David Hume and Deriving an “Ought” from an “Is”

It seems easy to make an ethical argument against punching someone in the face. If you do it, you will physically harm the person. Therefore, you shouldn’t.

But the 18th century philosopher David Hume famously argued that inferences of this type – in which what we ought morally to do (not punch someone) is derived from non-moral states of affairs (punching him will hurt him) – are logically flawed. You cannot, according to Hume, derive an “ought” from an “is,” at least without a supporting “ought” premise. So, deciding that you ought not punch someone because it would harm him presupposes that causing harm is bad or immoral. This presupposition is good enough for most people.

But for Hume and those who subscribe to what is now commonly referred to as the “is-ought gap” or “Hume’s guillotine,” it is not enough.

Hume put the heads of preceding moral philosophers in his proverbial guillotine in Book III, Part I, Section I of his A Treatise of Human Nature. He wrote that every work of moral philosophy he had encountered proceeded from factual, non-moral observations about the world to moral conclusions – those that express what we ought or ought not do. The shift is imperceptible, but it is a significant blunder. “For as this ought, or ought not, expresses some new relation or affirmation, it is necessary that it should be observed and explained; and at the same time that a reason should be given, for what seems altogether inconceivable, how this new relation can be a deduction from others, which are entirely different from it.”

The blunder, according to Hume, is one of logic. Factual statements are logically different from moral statements, so no factual statements can, by themselves, entail what people morally ought to do. The “ought” statement expresses a new relation, to use Hume’s phrase, that isn’t supported by its purely factual premises. So, a moral judgment that is arrived at by way of facts alone is suspect.

The new, unexplained relation between moral judgments and solely factual premises is characteristic of the broader distinction between facts and values. Moral judgments are value judgments – not factual ones.

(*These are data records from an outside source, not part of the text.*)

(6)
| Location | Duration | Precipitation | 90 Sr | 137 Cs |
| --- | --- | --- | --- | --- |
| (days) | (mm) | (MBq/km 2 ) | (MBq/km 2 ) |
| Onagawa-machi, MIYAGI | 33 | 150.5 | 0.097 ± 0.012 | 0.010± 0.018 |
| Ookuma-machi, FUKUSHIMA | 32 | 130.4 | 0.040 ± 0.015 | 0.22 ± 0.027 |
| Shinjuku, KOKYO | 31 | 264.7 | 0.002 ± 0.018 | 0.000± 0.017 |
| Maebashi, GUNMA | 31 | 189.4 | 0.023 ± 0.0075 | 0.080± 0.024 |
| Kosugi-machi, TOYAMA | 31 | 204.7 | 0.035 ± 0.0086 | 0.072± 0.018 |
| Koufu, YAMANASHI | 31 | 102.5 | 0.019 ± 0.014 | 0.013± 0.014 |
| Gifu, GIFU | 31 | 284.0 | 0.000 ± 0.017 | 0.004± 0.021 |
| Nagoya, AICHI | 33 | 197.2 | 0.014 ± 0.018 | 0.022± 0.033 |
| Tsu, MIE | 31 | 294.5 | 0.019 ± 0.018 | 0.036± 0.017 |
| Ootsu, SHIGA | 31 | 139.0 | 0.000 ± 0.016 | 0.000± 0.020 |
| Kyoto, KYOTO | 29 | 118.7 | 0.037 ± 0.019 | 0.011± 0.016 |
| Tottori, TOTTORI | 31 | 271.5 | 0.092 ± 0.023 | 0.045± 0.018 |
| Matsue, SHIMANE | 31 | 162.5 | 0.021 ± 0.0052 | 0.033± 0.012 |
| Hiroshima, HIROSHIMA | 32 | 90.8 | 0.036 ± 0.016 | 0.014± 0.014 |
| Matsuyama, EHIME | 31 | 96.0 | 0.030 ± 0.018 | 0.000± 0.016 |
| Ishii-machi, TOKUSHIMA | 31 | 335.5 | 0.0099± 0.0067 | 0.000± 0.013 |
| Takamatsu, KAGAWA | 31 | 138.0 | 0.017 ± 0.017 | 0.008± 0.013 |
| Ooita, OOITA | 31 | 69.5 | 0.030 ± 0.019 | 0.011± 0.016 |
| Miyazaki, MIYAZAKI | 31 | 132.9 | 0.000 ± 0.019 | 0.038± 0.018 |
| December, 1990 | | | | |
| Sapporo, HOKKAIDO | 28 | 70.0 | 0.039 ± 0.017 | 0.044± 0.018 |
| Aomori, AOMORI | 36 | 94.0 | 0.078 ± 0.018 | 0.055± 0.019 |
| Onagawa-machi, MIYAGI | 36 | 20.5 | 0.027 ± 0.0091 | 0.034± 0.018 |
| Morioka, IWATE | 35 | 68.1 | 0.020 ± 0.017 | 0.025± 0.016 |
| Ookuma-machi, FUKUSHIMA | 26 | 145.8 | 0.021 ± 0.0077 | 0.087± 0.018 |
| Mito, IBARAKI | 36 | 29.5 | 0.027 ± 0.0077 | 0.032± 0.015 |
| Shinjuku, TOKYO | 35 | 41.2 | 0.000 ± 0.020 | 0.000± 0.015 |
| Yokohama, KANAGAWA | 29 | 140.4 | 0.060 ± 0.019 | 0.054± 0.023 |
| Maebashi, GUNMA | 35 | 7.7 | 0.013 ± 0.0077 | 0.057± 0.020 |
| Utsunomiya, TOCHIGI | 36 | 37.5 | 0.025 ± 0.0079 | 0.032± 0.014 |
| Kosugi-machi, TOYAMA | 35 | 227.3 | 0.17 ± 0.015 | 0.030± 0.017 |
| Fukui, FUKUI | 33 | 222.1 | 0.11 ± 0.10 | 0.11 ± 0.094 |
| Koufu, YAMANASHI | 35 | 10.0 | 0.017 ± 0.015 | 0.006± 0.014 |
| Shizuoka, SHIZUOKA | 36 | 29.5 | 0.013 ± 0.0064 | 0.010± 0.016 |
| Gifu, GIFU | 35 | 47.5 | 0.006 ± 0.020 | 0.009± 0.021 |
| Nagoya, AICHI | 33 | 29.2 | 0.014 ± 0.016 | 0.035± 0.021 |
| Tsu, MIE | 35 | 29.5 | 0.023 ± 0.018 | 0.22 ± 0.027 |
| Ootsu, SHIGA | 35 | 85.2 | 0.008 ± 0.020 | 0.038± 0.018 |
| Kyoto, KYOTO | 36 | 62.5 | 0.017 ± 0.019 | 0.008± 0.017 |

In the same way, judgments about the tastiness of particular foods are value judgments. And positive and negative assessments of foods are not logically entailed by just the facts about the foods.

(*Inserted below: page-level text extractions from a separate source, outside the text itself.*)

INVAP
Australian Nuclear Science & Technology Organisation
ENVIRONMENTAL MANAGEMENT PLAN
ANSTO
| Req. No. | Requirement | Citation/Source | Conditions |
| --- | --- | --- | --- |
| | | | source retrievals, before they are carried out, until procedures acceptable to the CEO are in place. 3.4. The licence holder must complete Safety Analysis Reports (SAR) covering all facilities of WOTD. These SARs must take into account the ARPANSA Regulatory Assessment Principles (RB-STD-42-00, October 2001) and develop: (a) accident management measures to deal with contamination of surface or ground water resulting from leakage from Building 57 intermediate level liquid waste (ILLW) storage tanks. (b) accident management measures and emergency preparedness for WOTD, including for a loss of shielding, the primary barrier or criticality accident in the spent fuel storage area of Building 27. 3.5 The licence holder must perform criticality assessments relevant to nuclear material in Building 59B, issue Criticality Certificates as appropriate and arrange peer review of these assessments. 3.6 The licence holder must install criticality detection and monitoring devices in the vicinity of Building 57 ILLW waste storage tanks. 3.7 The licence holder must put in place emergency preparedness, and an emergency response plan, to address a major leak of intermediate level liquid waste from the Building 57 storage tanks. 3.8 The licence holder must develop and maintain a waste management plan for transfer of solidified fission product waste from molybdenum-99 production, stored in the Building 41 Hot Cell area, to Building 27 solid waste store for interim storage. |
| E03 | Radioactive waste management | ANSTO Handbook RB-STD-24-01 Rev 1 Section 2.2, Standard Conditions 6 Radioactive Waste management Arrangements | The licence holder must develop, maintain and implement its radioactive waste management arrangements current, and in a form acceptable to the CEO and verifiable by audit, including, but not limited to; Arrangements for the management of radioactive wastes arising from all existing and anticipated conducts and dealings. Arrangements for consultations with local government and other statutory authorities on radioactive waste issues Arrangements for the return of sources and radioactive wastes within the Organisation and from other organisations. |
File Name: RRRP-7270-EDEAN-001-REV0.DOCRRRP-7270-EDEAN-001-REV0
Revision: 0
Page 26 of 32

If a cheese enthusiast describes all the facts he knows about cheese – like that it’s made from milk, cultured bacteria, and rennet – that wouldn’t be enough to convince someone that its delicious. Nor would a cheese hater’s listing all the same facts prove cheese is disgusting. Both the cheese lover and the cheese hater make an evaluation that isn’t governed strictly by the logical relations between the facts.

Despite the logical gap between “is” and “ought” statements, and the broader distinction between facts and values, Hume didn’t think moral judgments are hogwash. He just thought they come from sentiments or feelings rather than logical deductions. In Book III, Part I, Section II of the Treatise, he wrote, “Morality … is more properly felt than judged of; though this feeling or sentiment is commonly so soft and gentle, that we are apt to confound it with an idea, according to our common custom of taking all things for the same, which have any near resemblance to each other.”

So, Hume would most likely agree that punching someone in the face is wrong. But he’d say an argument against it is unnecessary, even mistaken. People feel the wrongness. They feel that one ought not punch another in the face – just like a punched person feels the pain.